Courtesy of the New England Collegiate Conference.
Being a collegiate student-athlete is a demanding lifestyle, but some choose to take it a step further. Hailing from Bend, Oregon, Noah Cheney found a home away from home at Eastern Nazarene College.
Cheney arrived on campus as a recruit for the men's basketball team, where he is now averaging 10 points a game as a senior guard and was named to the NECC All-Tournament Team last season. Aside from basketball, Cheney has been involved in several different aspects of student life on campus. As a junior he looked after intramurals on campus as the Executive Director of Recreational Life, while currently he is part of the Student Government Association and Student Body President.
"Balancing school, athletics, and extracurricular activities can be difficult, but I think it is so rewarding," said Cheney. He noted that time management is a key and something that helped him achieve effective use of his time was the use of a calendar. "Often, we have enough time to do the things we may think we don't have time for, we just have to manage our time better," said Cheney.

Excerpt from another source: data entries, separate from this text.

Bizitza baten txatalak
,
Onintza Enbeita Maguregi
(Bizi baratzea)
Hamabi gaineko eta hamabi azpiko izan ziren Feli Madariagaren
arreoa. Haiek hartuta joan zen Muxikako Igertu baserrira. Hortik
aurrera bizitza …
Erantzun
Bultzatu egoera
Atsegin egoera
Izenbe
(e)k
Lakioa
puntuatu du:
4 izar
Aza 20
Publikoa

He is thankful to live in a technologically advanced time because he is able to connect with his family back home. "I am extremely blessed to have an incredibly supportive family," said Cheney. "I FaceTime my parents and brother frequently. I often lean on my family when I am struggling and need support. They always have words of encouragement or pieces of advice that really help me out."
The support Cheney receives from his team off the court is truly appreciated by the senior. His campaign for Student Body President included having to give a speech in front of the entire school. "My entire team sat in the very front row and cheered for me. Some of my teammates even took the time to make me a sign," said Cheney. "This support from my team meant the world to me, especially when I was nervous."
It is not always easy being a collegiate student-athlete and being involved in campus life, but time management and finding a solid support system are key factors in maintaining a healthy balance.
"I strongly recommend getting involved on campus; whether it be big or small," said Cheney, "it provides so many opportunities and friendships that otherwise would not be there."